---------- PASSAGE ----------
The three architectures chose will be architectures that will work soundly given the interpolated annual series and pooled data across many sites. Here are the three options

**Model A — Dense Feedforward Neural Network (MLP)**

- This will treat each (site, year) row as independent input (features include current-year covariates and lag features).
- MLP models are very simple, fast, and robust with tabular data. This will be a good baseline choice.

**Model B — LSTM Sequence Model**

- For each site, this will feed sequences of past T years (e.g., 10 years 2005–2014) to predict next-year prevalence.
- LSTM models have temporal patterns but they need sequential data.

**Model C — Transformer-like Time-Series Model (Temporal Transformer Encoder)**

-These are similar to LSTM but uses self-attention.
- They are good at learning long-range dependencies.
- They are also strong for many time steps and many sites.
- They are more complex but powerful.
----------
▶ PROMPT 1
Copy the overview of the three model architectures from "- This will" to "and many sites.".
▶ PROMPT 2
Pick up the overview of the three model architectures after its last sentence and continue it.
The material after this overview of the three model architectures is not needed here.
---------- EXERCISE DATA ----------
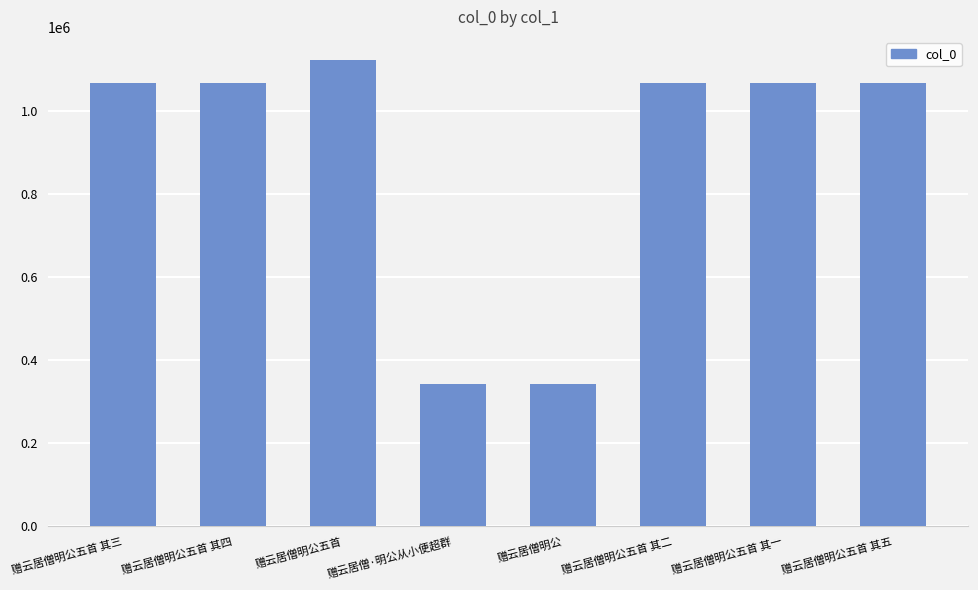

How many bars are there in total?

8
----------
▶ RESPONSE AREA 1
- This will treat each (site, year) row as independent input (features include current-year covariates and lag features).
- MLP models are very simple, fast, and robust with tabular data. This will be a good baseline choice.

**Model B — LSTM Sequence Model**

- For each site, this will feed sequences of past T years (e.g., 10 years 2005–2014) to predict next-year prevalence.
- LSTM models have temporal patterns but they need sequential data.

**Model C — Transformer-like Time-Series Model (Temporal Transformer Encoder)**

-These are similar to LSTM but uses self-attention.
- They are good at learning long-range dependencies.
- They are also strong for many time steps and many sites.

▶ RESPONSE AREA 2
The Keras implementations of all three will be run and comparism will be done on the MAE on test data for(2020). Then the best will be chosen for full retrain.

**Model A (MLP Model)**

In [24]:
import tensorflow as tf
from tensorflow.keras import layers, models, callbacks

def build_mlp(input_dim, hidden_units=[256,128], dropout=0.2):
    inp = layers.Input(shape=(input_dim,))
    x = inp
    for h in hidden_units:
        x = layers.Dense(h, activation='relu')(x)
        x = layers.BatchNormalization()(x)
        x = layers.Dropout(dropout)(x)
    out = layers.Dense(1, activation='linear')(x)
    model = models.Model(inputs=inp, outputs=out)
    model.compile(optimizer='adam', loss='mse', metrics=['mae'])
    return model

mlp = build_mlp(X_train.shape[1])
es = callbacks.EarlyStopping(monitor='val_loss', patience=10, restore_best_weights=True)
history = mlp.fit(X_train, y_train, validation_split=0.1, epochs=200, batch_size=128, callbacks=[es])
preds_mlp = mlp.predict(X_test).squeeze()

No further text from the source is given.